Wer bin ich nach dieser Krankheit? Diese Frage beschäftigt die junge Krebspatientin. Familie und Freunde können da nur bedingt mitfühlen:
"Ich kann bis heute ganz viel teilen, mit meiner Familie, mit meinen Freunden, und das hat eben auch nicht jeder. Trotzdem verstehen die… ich weiß nicht, wie ich das sagen soll.. vielleicht wie so ein Eisberg, verstehen die Spitze des Eisbergs. Aber das meiste ist dann noch tiefer. Das kann man, glaube ich, auch nicht erwarten."
Auch vermeintlich Geheilte leiden meist noch Jahre nach der Krebskrankheit an den Folgen - psychisch und physisch. Nicht wenige bekommen das Fatigue-Syndrom, ein körperliches oft auch emotionales Erschöpfungssyndrom, das durch ausreichend Schlaf nicht besser wird. Für junge Erwachsene mit Krebs haben Zukunftsfragen eine ganz andere Bedeutung als für ältere Menschen. Die Frage etwa, ob man noch Kinder zeugen oder schwanger werden kann:
"Und da habe ich gedacht, das wäre doch gut, ich hätte jemand ungefähr Gleichaltrigen, der in einer ähnlichen Lebenssituation ist, der ähnliche Probleme hat, dass man das teilen kann."

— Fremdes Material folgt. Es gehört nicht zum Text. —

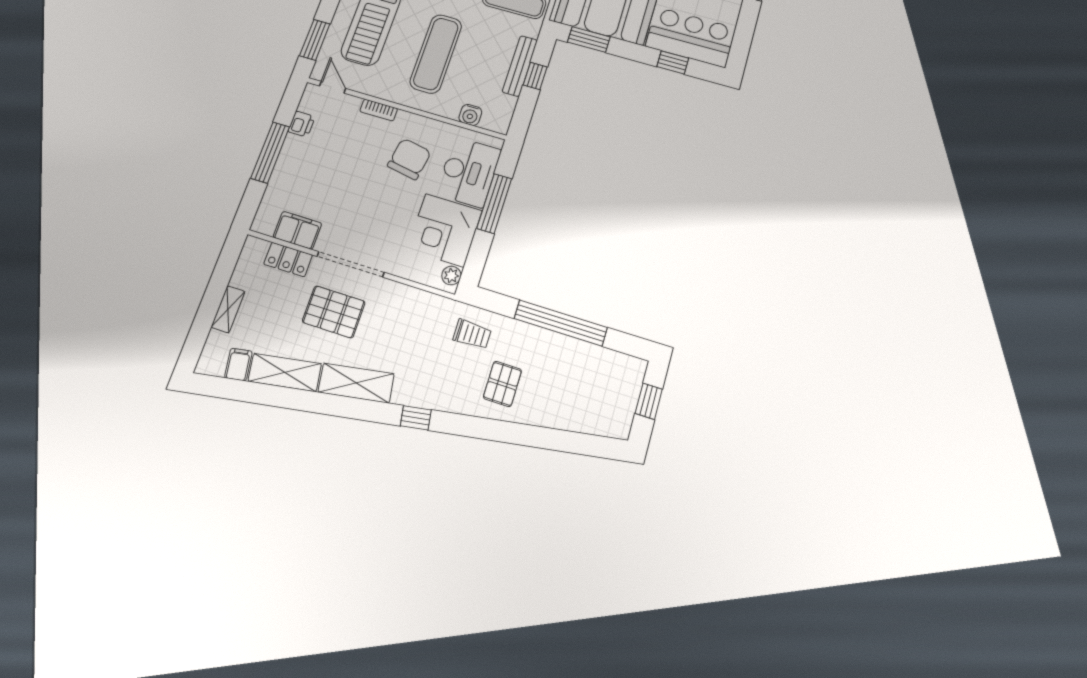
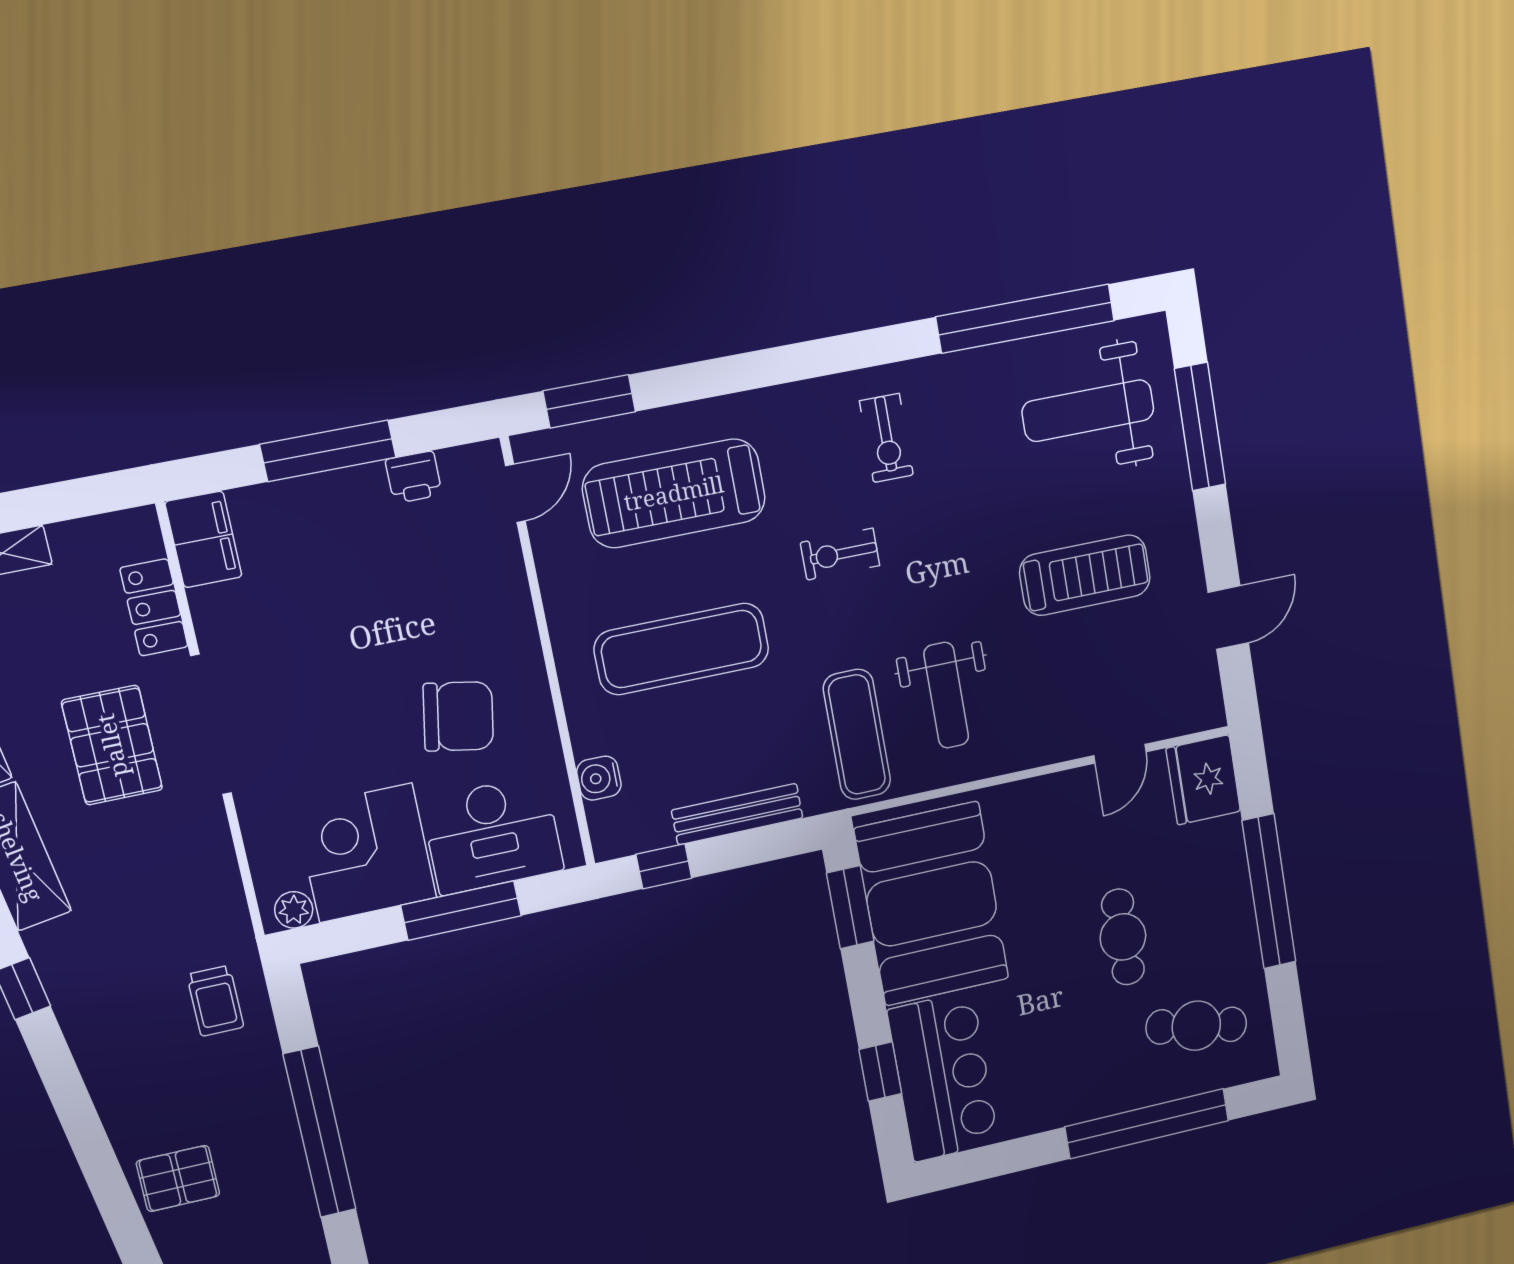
window: (535, 76) -> (664, 866), moved
bookcase: (379, 110) -> (519, 606), removed
filing cabinet: (297, 230) -> (203, 539), moved
pallet: (502, 384) -> (178, 1178), moved

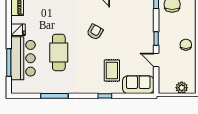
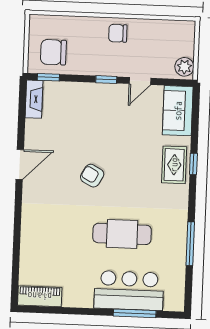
fridge: (18, 30) -> (84, 297), removed
rug: (112, 71) -> (174, 165), moved, turned 90
plant: (182, 88) -> (184, 67), moved

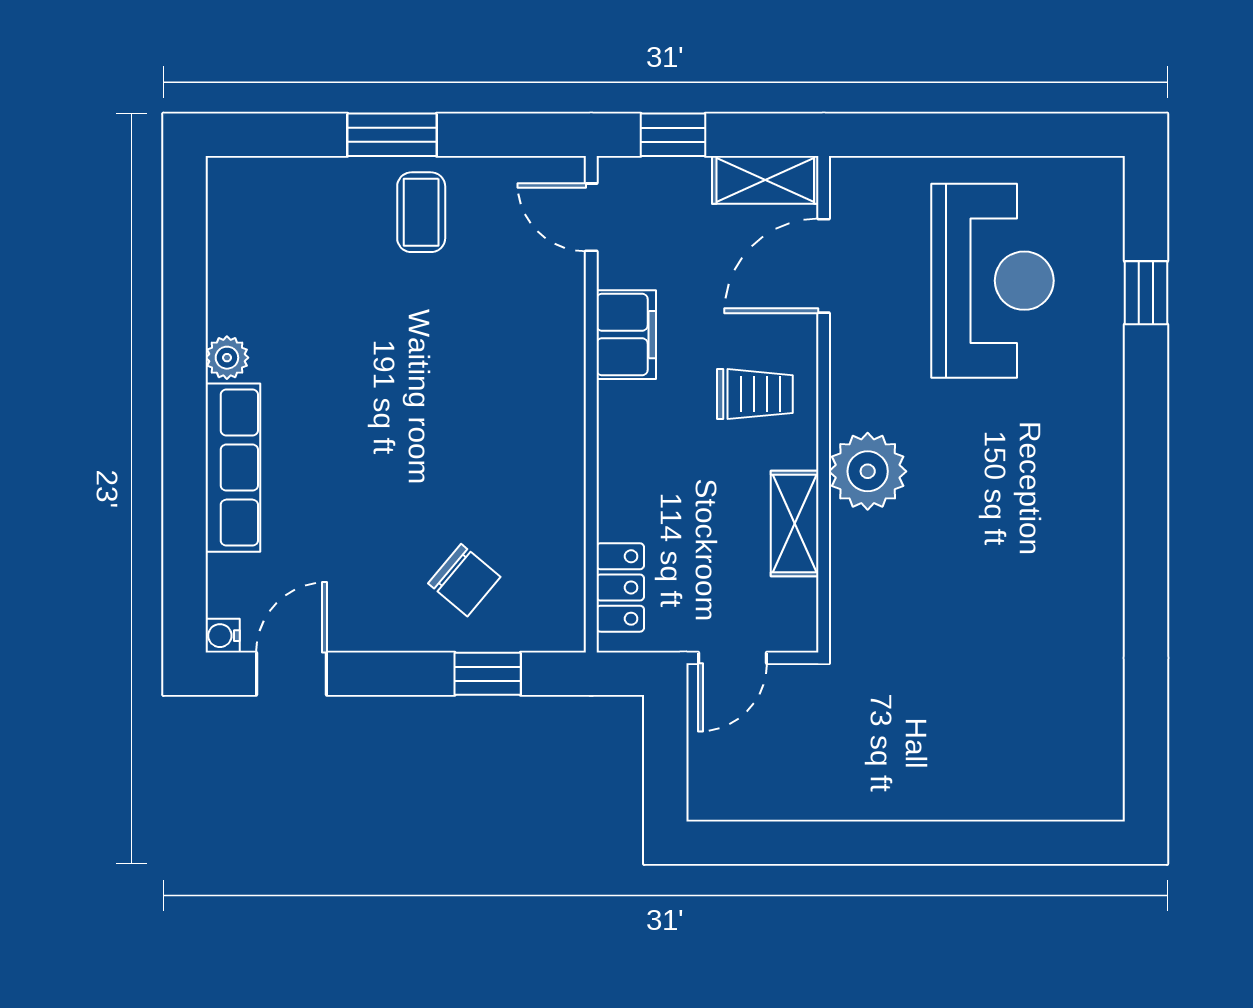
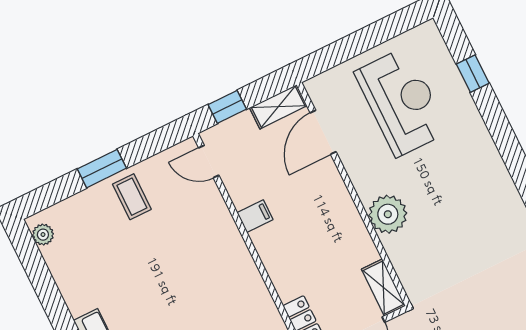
filing cabinet: (626, 335) -> (255, 216), width x0.50
plant: (227, 358) -> (43, 235), moved
trolley: (755, 394) -> (321, 205), removed
shelving: (795, 523) -> (383, 288), moved

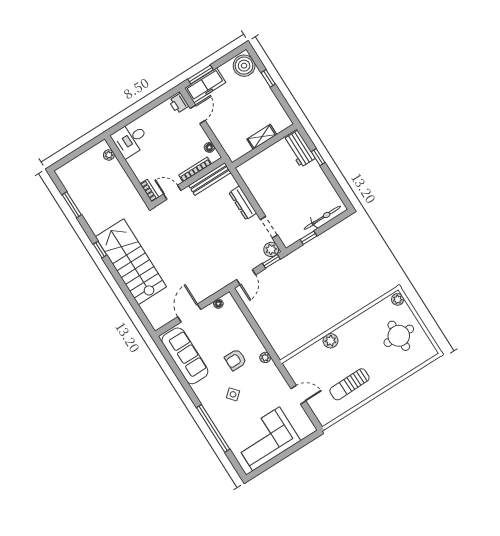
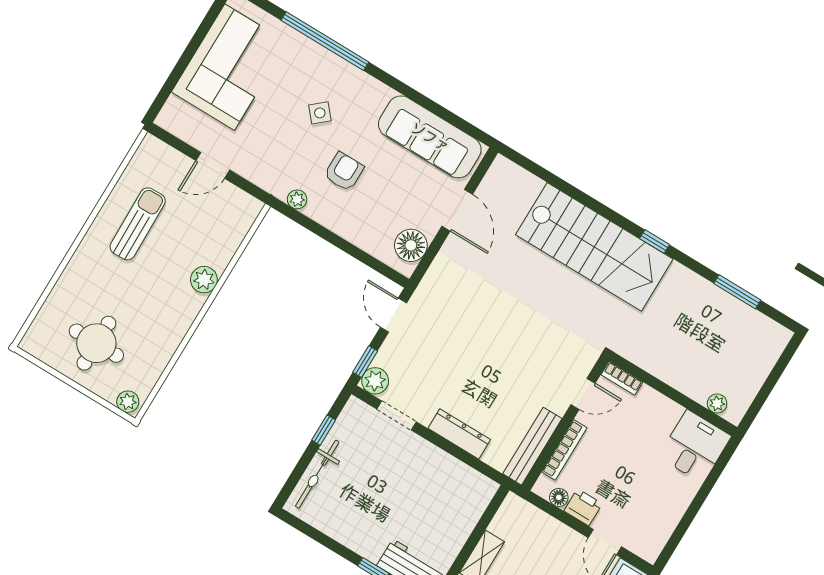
printer: (179, 103) -> (583, 507), moved
floor lamp: (218, 304) -> (411, 245), width x1.89, depth x1.89

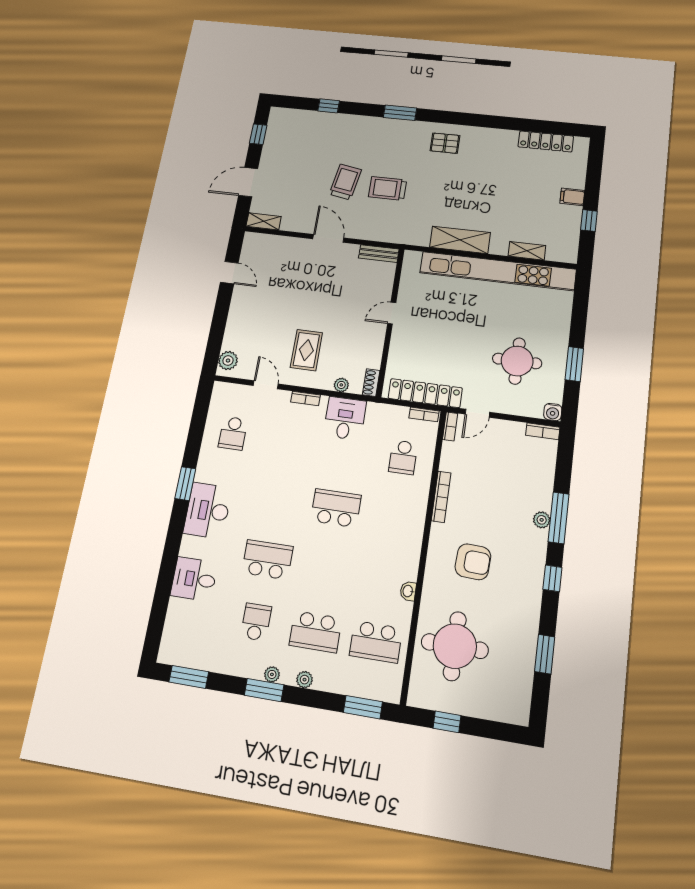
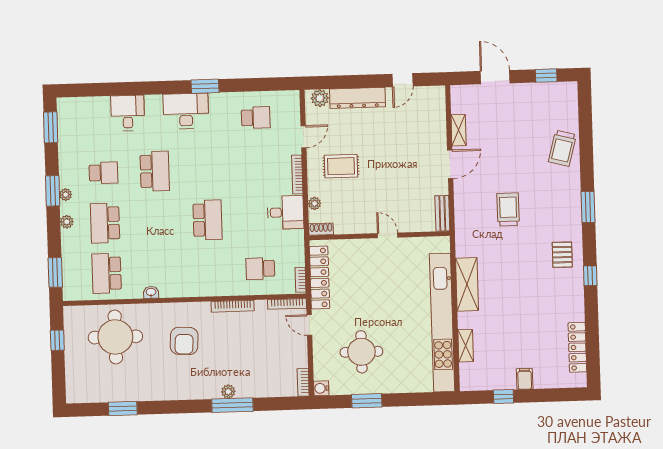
window: (329, 106) -> (590, 276), moved
trolley: (345, 182) -> (562, 148), moved, turned 95
shelving: (264, 221) -> (459, 130), moved
dresser: (237, 321) -> (358, 98), added
bookcase: (305, 398) -> (297, 174), width x1.56
bookcase: (450, 426) -> (287, 304), width x1.56
school desk: (233, 433) -> (256, 118), turned 180
window: (552, 578) -> (183, 407), removed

Selbsthilfegruppen als Anlaufstelle

Über die Berliner Stiftung "Junge Erwachsene mit Krebs" kommt sie mit anderen Betroffenen in Kontakt und gründet eine Selbsthilfegruppe für junge Krebskranke, den treffpunkt. Anfangs kommt eine Handvoll, beim dritten Treff Anfang April waren es schon zwölf, die am frühen Abend in eine Kneipe in der Stuttgarter Stadtmitte kommen:
"Ich habe das Ganze hier über Facebook gefunden. Ich finde es halt schön, dass man sich hier mit Gleichgesinnten treffen kann, auch dass die Hemmschwelle einfach ein bisschen gesenkt ist."
Jörg, heute 40 Jahre alt, hatte Darmkrebs und ist seitdem Stomaträger, das bedeutet: Er hat einen künstlichen Darmausgang.
"Es geht gar nicht so sehr um die spezifische Art des Krebses, sondern einfach, dass man an Krebs erkrankt ist."

Ehemalige Krebspatiente geben heute selber Tipps

Sabine, Mitte 30, hatte Brustkrebs. Die Mutter eines Kleinkindes konnte sich zunächst nicht vorstellen, dass es Gleichgesinnte mit einem ähnlichen Schicksal gibt. Sie fand die Gruppe und kann heute, nach überstandener Krankheit, Betroffenen in früheren Phasen der Krankheit Tipps geben:
"Ich arbeite wieder. Ich arbeite zu 60 Prozent jetzt, habe eine kleine Tochter. Ich war auch in Reha… so das Ganze irgendwie durch, mit Wiedereingliederung. Und ich könnte mir auch vorstellen, dass man irgendwie in Krankenhäusern aktiver wird, dass man aktuell Betroffene unterstützen könnte."
Es eint sie ihr junges Alter, die Erfahrungen mit der Krankheit und die Sicht auf ein neues, ein anderes Leben. Die Gruppe hilft dabei, das anzunehmen, zu spüren und zu genießen:
"Das müssen ja gar nicht Gespräch sein, die sich immer um den Krebs drehen, sondern man kann ja auch über den nächsten Urlaub sprechen, oder über den Kinofilm, den man gesehen hat, den man gut fand."